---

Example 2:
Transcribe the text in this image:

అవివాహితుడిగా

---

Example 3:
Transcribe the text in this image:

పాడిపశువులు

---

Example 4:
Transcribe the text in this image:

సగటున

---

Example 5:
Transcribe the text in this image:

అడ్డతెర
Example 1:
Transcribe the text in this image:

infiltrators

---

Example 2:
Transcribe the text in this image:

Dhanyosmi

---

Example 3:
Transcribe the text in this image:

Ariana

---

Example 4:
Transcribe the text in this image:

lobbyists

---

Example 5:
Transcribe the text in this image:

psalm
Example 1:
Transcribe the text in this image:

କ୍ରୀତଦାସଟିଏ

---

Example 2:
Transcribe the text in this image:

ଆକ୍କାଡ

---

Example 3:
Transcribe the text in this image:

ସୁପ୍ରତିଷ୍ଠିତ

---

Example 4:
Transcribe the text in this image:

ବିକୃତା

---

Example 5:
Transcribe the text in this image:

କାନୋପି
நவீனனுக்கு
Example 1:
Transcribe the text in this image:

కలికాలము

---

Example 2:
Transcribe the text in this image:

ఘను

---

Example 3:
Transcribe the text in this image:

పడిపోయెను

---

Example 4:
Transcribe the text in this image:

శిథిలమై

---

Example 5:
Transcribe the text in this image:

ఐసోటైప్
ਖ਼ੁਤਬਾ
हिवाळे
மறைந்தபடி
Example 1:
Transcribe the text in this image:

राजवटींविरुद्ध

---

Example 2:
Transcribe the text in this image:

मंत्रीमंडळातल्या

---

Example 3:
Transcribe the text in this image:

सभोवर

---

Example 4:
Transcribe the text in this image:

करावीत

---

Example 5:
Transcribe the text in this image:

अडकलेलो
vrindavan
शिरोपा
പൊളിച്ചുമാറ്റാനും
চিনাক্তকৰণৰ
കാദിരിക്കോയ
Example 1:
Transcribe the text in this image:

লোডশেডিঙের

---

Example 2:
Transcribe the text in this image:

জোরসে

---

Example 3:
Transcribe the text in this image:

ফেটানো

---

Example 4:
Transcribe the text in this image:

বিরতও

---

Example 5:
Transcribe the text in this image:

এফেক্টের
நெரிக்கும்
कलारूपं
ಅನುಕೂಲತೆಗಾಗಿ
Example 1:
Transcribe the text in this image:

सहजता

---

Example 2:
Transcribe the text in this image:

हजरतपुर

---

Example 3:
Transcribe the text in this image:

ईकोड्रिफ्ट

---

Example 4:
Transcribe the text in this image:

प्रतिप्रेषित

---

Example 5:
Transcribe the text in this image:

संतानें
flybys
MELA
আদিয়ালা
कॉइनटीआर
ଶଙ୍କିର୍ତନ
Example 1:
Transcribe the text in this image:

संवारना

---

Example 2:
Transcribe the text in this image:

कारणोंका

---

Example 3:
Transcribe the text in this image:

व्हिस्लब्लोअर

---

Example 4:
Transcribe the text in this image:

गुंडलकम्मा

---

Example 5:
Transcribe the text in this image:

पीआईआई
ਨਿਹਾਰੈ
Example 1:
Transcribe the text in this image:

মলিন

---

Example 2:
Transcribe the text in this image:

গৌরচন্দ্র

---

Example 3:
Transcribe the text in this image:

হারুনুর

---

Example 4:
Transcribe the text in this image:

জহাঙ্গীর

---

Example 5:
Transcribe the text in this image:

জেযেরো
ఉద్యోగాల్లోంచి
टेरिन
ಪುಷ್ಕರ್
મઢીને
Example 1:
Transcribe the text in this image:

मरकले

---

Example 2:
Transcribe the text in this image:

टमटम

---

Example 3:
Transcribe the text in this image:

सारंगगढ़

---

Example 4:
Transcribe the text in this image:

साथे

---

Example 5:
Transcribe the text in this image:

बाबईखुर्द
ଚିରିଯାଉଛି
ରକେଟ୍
---+---
Short exercise: Output the words from all of the material above as a JSON list of strings, one string per line in the original order, with blank lines left out.

Correct answer:
[
  "---",
  "Example 2:",
  "Transcribe the text in this image:",
  "అవివాహితుడిగా",
  "---",
  "Example 3:",
  "Transcribe the text in this image:",
  "పాడిపశువులు",
  "---",
  "Example 4:",
  "Transcribe the text in this image:",
  "సగటున",
  "---",
  "Example 5:",
  "Transcribe the text in this image:",
  "అడ్డతెర",
  "Example 1:",
  "Transcribe the text in this image:",
  "infiltrators",
  "---",
  "Example 2:",
  "Transcribe the text in this image:",
  "Dhanyosmi",
  "---",
  "Example 3:",
  "Transcribe the text in this image:",
  "Ariana",
  "---",
  "Example 4:",
  "Transcribe the text in this image:",
  "lobbyists",
  "---",
  "Example 5:",
  "Transcribe the text in this image:",
  "psalm",
  "Example 1:",
  "Transcribe the text in this image:",
  "କ୍ରୀତଦାସଟିଏ",
  "---",
  "Example 2:",
  "Transcribe the text in this image:",
  "ଆକ୍କାଡ",
  "---",
  "Example 3:",
  "Transcribe the text in this image:",
  "ସୁପ୍ରତିଷ୍ଠିତ",
  "---",
  "Example 4:",
  "Transcribe the text in this image:",
  "ବିକୃତା",
  "---",
  "Example 5:",
  "Transcribe the text in this image:",
  "କାନୋପି",
  "நவீனனுக்கு",
  "Example 1:",
  "Transcribe the text in this image:",
  "కలికాలము",
  "---",
  "Example 2:",
  "Transcribe the text in this image:",
  "ఘను",
  "---",
  "Example 3:",
  "Transcribe the text in this image:",
  "పడిపోయెను",
  "---",
  "Example 4:",
  "Transcribe the text in this image:",
  "శిథిలమై",
  "---",
  "Example 5:",
  "Transcribe the text in this image:",
  "ఐసోటైప్",
  "ਖ਼ੁਤਬਾ",
  "हिवाळे",
  "மறைந்தபடி",
  "Example 1:",
  "Transcribe the text in this image:",
  "राजवटींविरुद्ध",
  "---",
  "Example 2:",
  "Transcribe the text in this image:",
  "मंत्रीमंडळातल्या",
  "---",
  "Example 3:",
  "Transcribe the text in this image:",
  "सभोवर",
  "---",
  "Example 4:",
  "Transcribe the text in this image:",
  "करावीत",
  "---",
  "Example 5:",
  "Transcribe the text in this image:",
  "अडकलेलो",
  "vrindavan",
  "शिरोपा",
  "പൊളിച്ചുമാറ്റാനും",
  "চিনাক্তকৰণৰ",
  "കാദിരിക്കോയ",
  "Example 1:",
  "Transcribe the text in this image:",
  "লোডশেডিঙের",
  "---",
  "Example 2:",
  "Transcribe the text in this image:",
  "জোরসে",
  "---",
  "Example 3:",
  "Transcribe the text in this image:",
  "ফেটানো",
  "---",
  "Example 4:",
  "Transcribe the text in this image:",
  "বিরতও",
  "---",
  "Example 5:",
  "Transcribe the text in this image:",
  "এফেক্টের",
  "நெரிக்கும்",
  "कलारूपं",
  "ಅನುಕೂಲತೆಗಾಗಿ",
  "Example 1:",
  "Transcribe the text in this image:",
  "सहजता",
  "---",
  "Example 2:",
  "Transcribe the text in this image:",
  "हजरतपुर",
  "---",
  "Example 3:",
  "Transcribe the text in this image:",
  "ईकोड्रिफ्ट",
  "---",
  "Example 4:",
  "Transcribe the text in this image:",
  "प्रतिप्रेषित",
  "---",
  "Example 5:",
  "Transcribe the text in this image:",
  "संतानें",
  "flybys",
  "MELA",
  "আদিয়ালা",
  "कॉइनटीआर",
  "ଶଙ୍କିର୍ତନ",
  "Example 1:",
  "Transcribe the text in this image:",
  "संवारना",
  "---",
  "Example 2:",
  "Transcribe the text in this image:",
  "कारणोंका",
  "---",
  "Example 3:",
  "Transcribe the text in this image:",
  "व्हिस्लब्लोअर",
  "---",
  "Example 4:",
  "Transcribe the text in this image:",
  "गुंडलकम्मा",
  "---",
  "Example 5:",
  "Transcribe the text in this image:",
  "पीआईआई",
  "ਨਿਹਾਰੈ",
  "Example 1:",
  "Transcribe the text in this image:",
  "মলিন",
  "---",
  "Example 2:",
  "Transcribe the text in this image:",
  "গৌরচন্দ্র",
  "---",
  "Example 3:",
  "Transcribe the text in this image:",
  "হারুনুর",
  "---",
  "Example 4:",
  "Transcribe the text in this image:",
  "জহাঙ্গীর",
  "---",
  "Example 5:",
  "Transcribe the text in this image:",
  "জেযেরো",
  "ఉద్యోగాల్లోంచి",
  "टेरिन",
  "ಪುಷ್ಕರ್",
  "મઢીને",
  "Example 1:",
  "Transcribe the text in this image:",
  "मरकले",
  "---",
  "Example 2:",
  "Transcribe the text in this image:",
  "टमटम",
  "---",
  "Example 3:",
  "Transcribe the text in this image:",
  "सारंगगढ़",
  "---",
  "Example 4:",
  "Transcribe the text in this image:",
  "साथे",
  "---",
  "Example 5:",
  "Transcribe the text in this image:",
  "बाबईखुर्द",
  "ଚିରିଯାଉଛି",
  "ରକେଟ୍"
]